In the letter, the censors cleared this paragraph: "I haven't been hearing about Mannikum for some time. Is he still so peripatetic? Somehow I got the idea that he had settled at the late Anand's place. Or am I wrong? It's good to hear that his musical ventures are meeting with such phenomenal success. I'm sure his Uncle Soapy will be very happy and proud of him. Not to speak of his soccer-loving Uncle Jokotea. One can just imagine the reaction of the latter. Mannikum was always a favourite of his. The two of them were forever engaged in analysing some topic or other."
Kathrada explained that Mannikum was Maharaj. "Anand's place was East Germany, where Anand Fisher, the son of an exiled colleague, Paul Fisher, had been treated medically and died. His musical ventures was the autobiography and Mandela and Sisulu were very pleased he had succeeded in smuggling the text out."
Maharaj was nicknamed "Cyclops" in other correspondence because he has only one eye.
The first letter he received on the arranged code was cut by the censors, "but they left all the coded stuff".
ANC prisoners devised the codes and gave them to prisoners who were being released. They then passed the codes on to the ANC in England.
Kathrada said many of his letters had been lost - particularly from his early years of detention - but 900 original letters are now stored at the Mayibuye Centre at the University of the Western Cape.
His letters were carefully drafted: "I never used to study over weekends. I thought about the letter on Friday nights and Saturdays, then wrote a bit. It was not so systematic, but it worked quite well."
The very first letter was withheld from him and he only got it when he left Robben Island 18 years later because it was his prison property.
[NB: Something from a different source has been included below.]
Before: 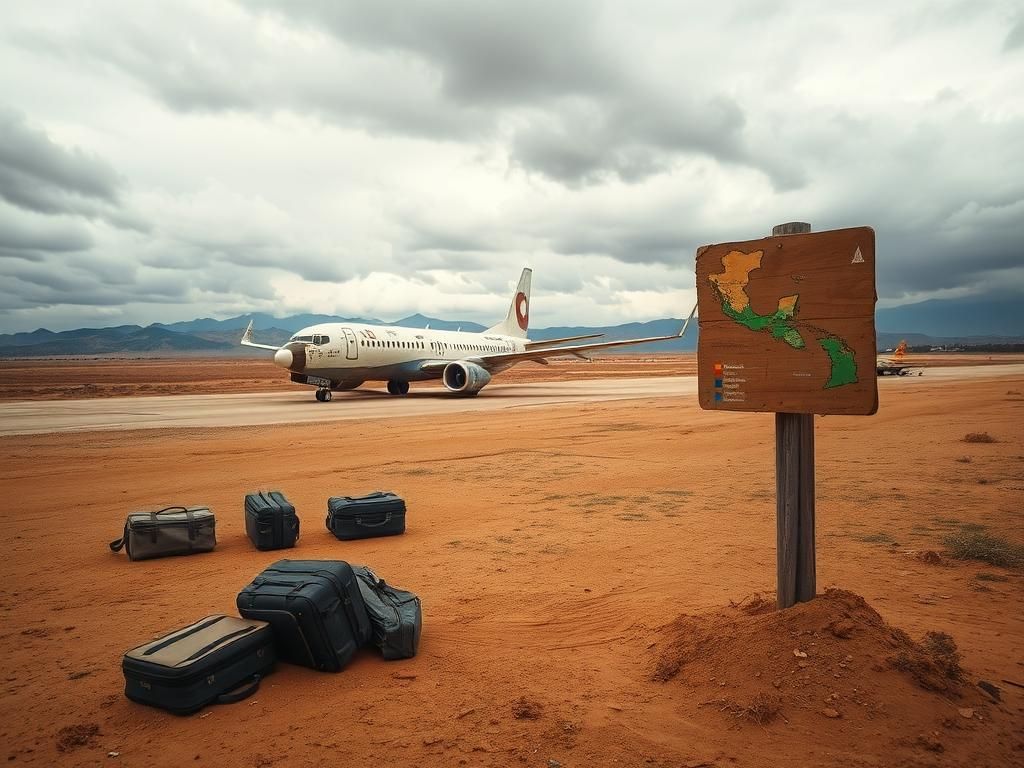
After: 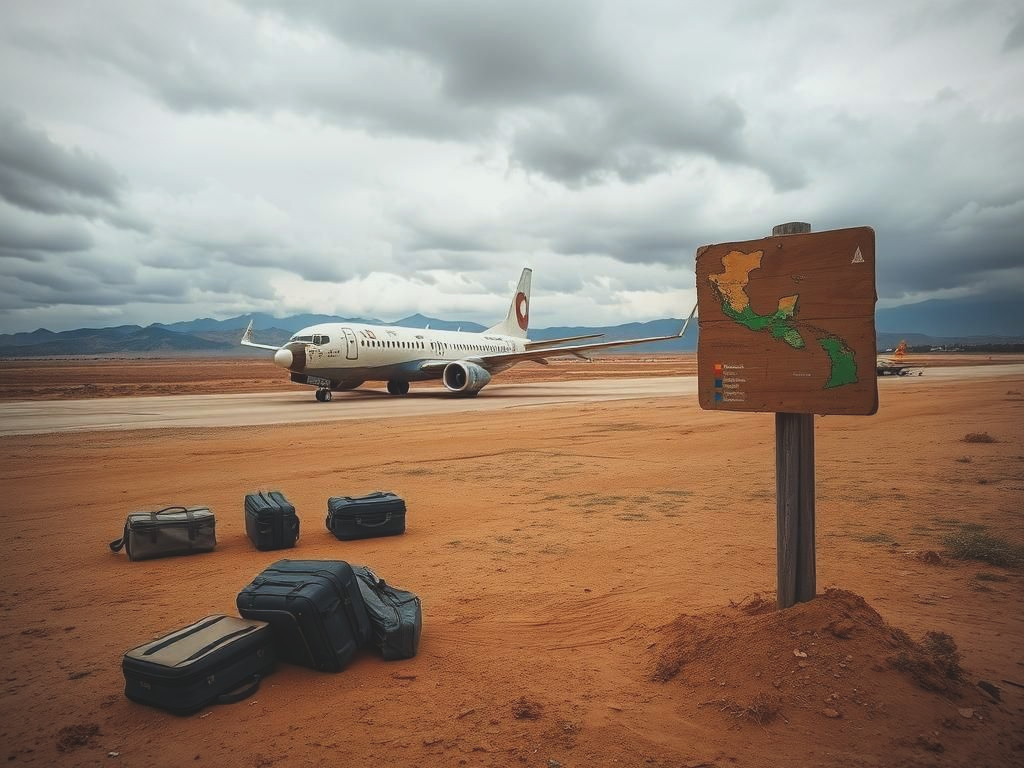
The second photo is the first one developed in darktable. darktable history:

The censors also objected to the contents of a letter written to him by his brother in 1964. In one paragraph, his brother had referred to the election of the Labour government under Harold Wilson. The censors did not want the prisoners to know this.
The warders also tried to block the news of the Americans landing on the moon. There was no pattern to the censorship and it differed from censor to censor.
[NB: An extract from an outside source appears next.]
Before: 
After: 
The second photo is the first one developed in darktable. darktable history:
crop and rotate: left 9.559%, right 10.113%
Kathrada also revealed in the interview that princess Diana had played "a big part" in helping the long-term ANC prisoners at Pollsmoor in the 1980s overcome prejudices about Aids. Some Umkhonto weSizwe cadres, all HIV-positive, were placed in the same cells as them and they did not know how to handle the situation.
"We were not allowed to see them and they were not allowed to see us. One day they were exercising and they saw us and rushed up to us. Physically, we did not show anything, but we were scared."
But when they saw a warder put his arms around the Umkhonto weSizwe member, and shortly after-wards saw Diana on TVkissing an Aids baby, they realised there would be no danger if they touched their comrades, Kathrada said.